# EXERCISE PROMPT:
Pull out each line below that contains the string "Text".

Saved entries
..............................
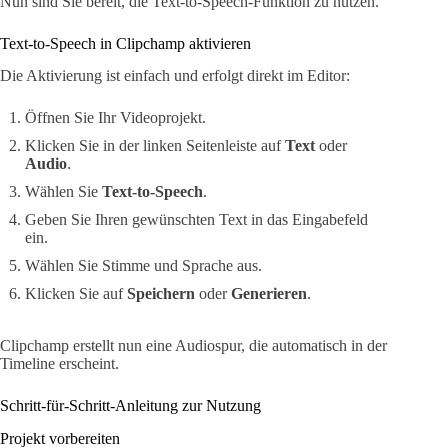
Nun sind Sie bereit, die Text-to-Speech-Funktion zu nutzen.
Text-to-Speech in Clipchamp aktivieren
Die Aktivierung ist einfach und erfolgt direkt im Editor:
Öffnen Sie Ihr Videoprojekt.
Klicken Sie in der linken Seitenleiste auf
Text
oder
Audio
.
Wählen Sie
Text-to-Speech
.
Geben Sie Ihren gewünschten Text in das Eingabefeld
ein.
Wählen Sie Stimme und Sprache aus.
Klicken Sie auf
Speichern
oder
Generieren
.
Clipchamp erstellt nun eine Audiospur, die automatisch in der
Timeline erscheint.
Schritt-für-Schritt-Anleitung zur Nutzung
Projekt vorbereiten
..............................
# TASK RESPONSE:
Nun sind Sie bereit, die Text-to-Speech-Funktion zu nutzen.
Text-to-Speech in Clipchamp aktivieren
Text
Text-to-Speech
Geben Sie Ihren gewünschten Text in das Eingabefeld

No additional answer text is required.